Yuan Rongqing, Zhang Jing, Kryshtafovych Andriy, Schaeffer R Dustin, Zhou Jian, Cong Qian, Grishin Nick V
Eugene McDermott Center for Human Growth and Development, University of Texas Southwestern Medical Center, Dallas, TX, USA.
Department of Biophysics, University of Texas Southwestern Medical Center, Dallas, TX, USA.
bioRxiv. 2025 Jun 2:2025.05.29.656942. doi: 10.1101/2025.05.29.656942.
The assessment of monomer targets in the Critical Assessment of Structure Prediction Round 16 (CASP16) underscores that the problem of single-domain protein fold prediction is nearly solved-no target folds were missed across all Evaluation Units. However, challenges remain in accurately modeling truncated sequences, irregular secondary structures, and interchain-induced conformational changes. The release of AlphaFold3 (AF3) during CASP16, and its effective integration by many groups, demonstrated its superiority over AlphaFold2 (AF2), particularly in confidence estimation and model selection. Additional improvements in multiple sequence alignments (MSAs) and construct design, i.e., selecting the optimal fragment of the full sequence for modeling, also contributed to enhanced prediction accuracy. The top three groups-all from the Yang lab-consistently outperformed others across CASP16 monomer targets, reflecting their robust modeling pipelines and successful adoption of AF3. CASP16 also introduced three new challenges: Phase 0, in which stoichiometry was withheld; Phase 2, which supplied ~8,000 MassiveFold models per target to test model selection strategies; and Model 6, which limited predictors to using MSAs provided by the organizers. While we evaluated group performance in these additional challenges, the insights gained were limited due to low participation and design flaws in the experiments. We suggest improvements for the organization of these challenges and encourage broader engagement from the prediction community. The progress in monomer modeling from CASP15 to CASP16 was very subtle, but more groups in CASP16 were able to outperform ColabFold, reflecting increased expertise in optimizing AF2 and the growing adoption of AF3. We anticipate that the recent release of the AF3 source code will stimulate future progress through user-driven optimization and innovations in model architecture.

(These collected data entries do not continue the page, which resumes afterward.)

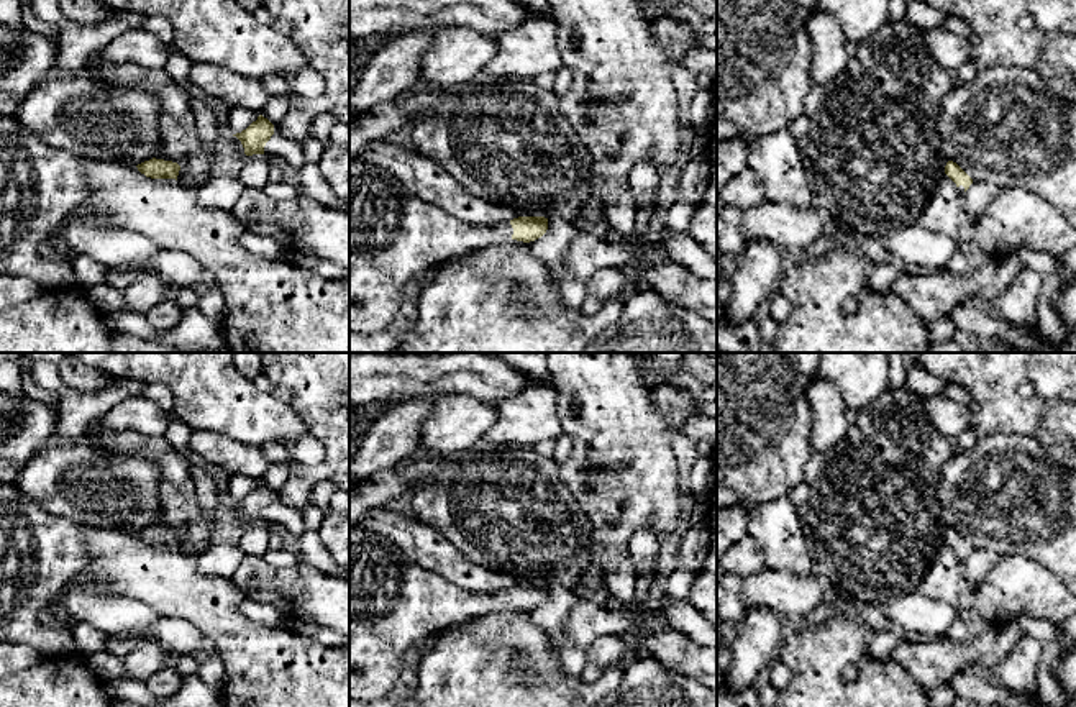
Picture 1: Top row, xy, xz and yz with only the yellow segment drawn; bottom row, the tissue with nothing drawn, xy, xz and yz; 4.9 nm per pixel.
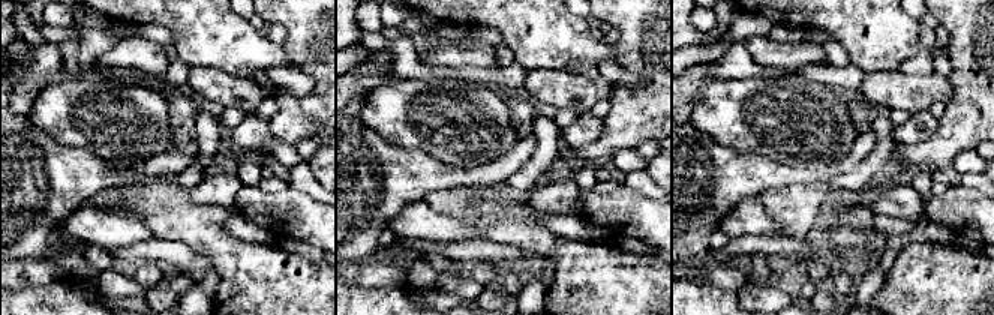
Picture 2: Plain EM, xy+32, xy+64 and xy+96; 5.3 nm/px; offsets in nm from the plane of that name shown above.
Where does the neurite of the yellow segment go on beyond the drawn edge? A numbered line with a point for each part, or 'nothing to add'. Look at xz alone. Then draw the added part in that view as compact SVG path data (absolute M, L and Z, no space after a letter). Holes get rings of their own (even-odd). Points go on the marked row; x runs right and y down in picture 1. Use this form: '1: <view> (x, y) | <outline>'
1: xz (394, 235) | M349 162L349 333L381 335L395 318L405 285L420 272L471 249L512 239L510 221L474 225L423 202L387 169Z

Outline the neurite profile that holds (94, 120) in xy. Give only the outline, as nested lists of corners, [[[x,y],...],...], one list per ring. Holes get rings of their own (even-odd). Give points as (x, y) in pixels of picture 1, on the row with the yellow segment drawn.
[[[51,74],[23,98],[15,116],[43,143],[82,159],[138,166],[161,146],[156,97],[85,74]]]

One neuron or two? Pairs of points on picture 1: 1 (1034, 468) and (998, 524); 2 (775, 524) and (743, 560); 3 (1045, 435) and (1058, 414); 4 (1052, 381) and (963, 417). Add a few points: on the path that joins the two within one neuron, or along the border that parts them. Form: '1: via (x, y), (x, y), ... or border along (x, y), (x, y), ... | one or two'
1: via (1021, 481), (998, 504), (998, 510) | one
2: border along (748, 532), (761, 550), (766, 566) | two
3: via (1050, 430), (1058, 419) | one
4: border along (975, 414), (970, 425) | two

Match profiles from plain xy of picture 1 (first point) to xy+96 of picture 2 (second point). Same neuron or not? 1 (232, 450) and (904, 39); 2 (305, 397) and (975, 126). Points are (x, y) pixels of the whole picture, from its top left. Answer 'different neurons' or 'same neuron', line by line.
1: different neurons
2: same neuron

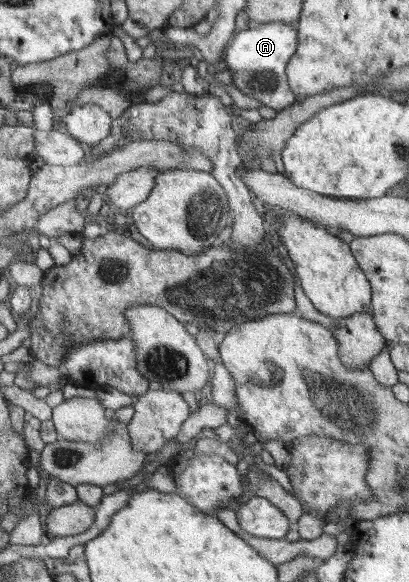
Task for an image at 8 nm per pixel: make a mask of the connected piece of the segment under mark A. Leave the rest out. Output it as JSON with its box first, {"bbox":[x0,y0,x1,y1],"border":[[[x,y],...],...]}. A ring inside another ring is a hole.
{"bbox":[222,22,299,111],"border":[[[282,22],[251,25],[248,30],[233,35],[225,47],[222,60],[226,60],[227,70],[234,75],[234,82],[242,93],[280,111],[297,100],[296,94],[290,89],[286,68],[298,44],[299,33],[294,26]]]}

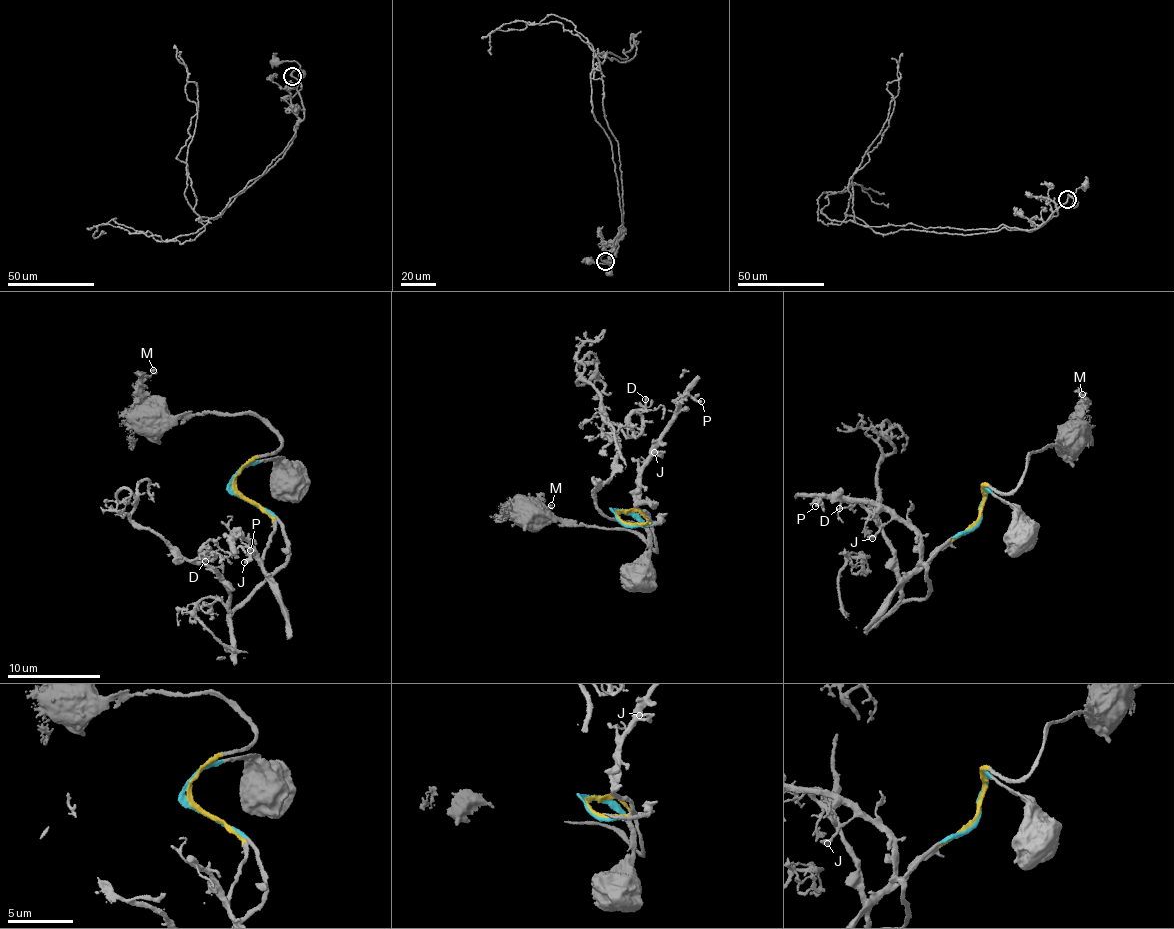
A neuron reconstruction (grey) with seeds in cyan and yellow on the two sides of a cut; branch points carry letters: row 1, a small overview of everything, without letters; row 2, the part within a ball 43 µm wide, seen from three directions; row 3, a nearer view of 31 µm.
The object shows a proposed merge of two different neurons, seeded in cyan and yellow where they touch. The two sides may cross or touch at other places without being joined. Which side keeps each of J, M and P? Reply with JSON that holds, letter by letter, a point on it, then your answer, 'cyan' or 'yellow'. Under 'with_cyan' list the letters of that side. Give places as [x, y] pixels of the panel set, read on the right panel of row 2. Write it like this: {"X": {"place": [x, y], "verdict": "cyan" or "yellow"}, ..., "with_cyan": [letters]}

Finally, model ranking remains a persistent weakness across most groups, highlighting a critical area for future development.
在第16轮蛋白质结构预测关键评估(CASP16)中对单体目标的评估强调,单结构域蛋白质折叠预测问题几乎已得到解决——所有评估单元中均未遗漏目标折叠结构。然而,在对截短序列、不规则二级结构以及链间诱导的构象变化进行精确建模方面仍存在挑战。在CASP16期间发布的AlphaFold3(AF3)以及许多团队对其的有效整合,证明了它相对于AlphaFold2(AF2)的优越性,尤其是在置信度估计和模型选择方面。多序列比对(MSA)和构建设计方面的进一步改进,即选择全序列的最佳片段进行建模,也有助于提高预测准确性。排名前三的团队——均来自杨实验室——在CASP16的单体目标上始终优于其他团队,这反映了他们强大的建模流程以及对AF3的成功应用。CASP16还引入了三个新挑战:0阶段,其中化学计量学信息被 withheld;2阶段,每个目标提供约8000个MassiveFold模型以测试模型选择策略;以及6模型,该模型限制预测器只能使用组织者提供的MSA。虽然我们评估了各团队在这些额外挑战中的表现,但由于参与度低和实验设计缺陷,获得的见解有限。我们建议改进这些挑战的组织方式,并鼓励预测社区更广泛地参与。从CASP15到CASP16,单体建模的进展非常细微,但CASP16中有更多团队能够超越ColabFold,这反映出在优化AF2方面专业知识的增加以及AF3的使用越来越广泛。我们预计,最近发布的AF3源代码将通过用户驱动的优化和模型架构创新推动未来的进展。最后,模型排名在大多数团队中仍然是一个持续存在的弱点,突出了未来发展的一个关键领域。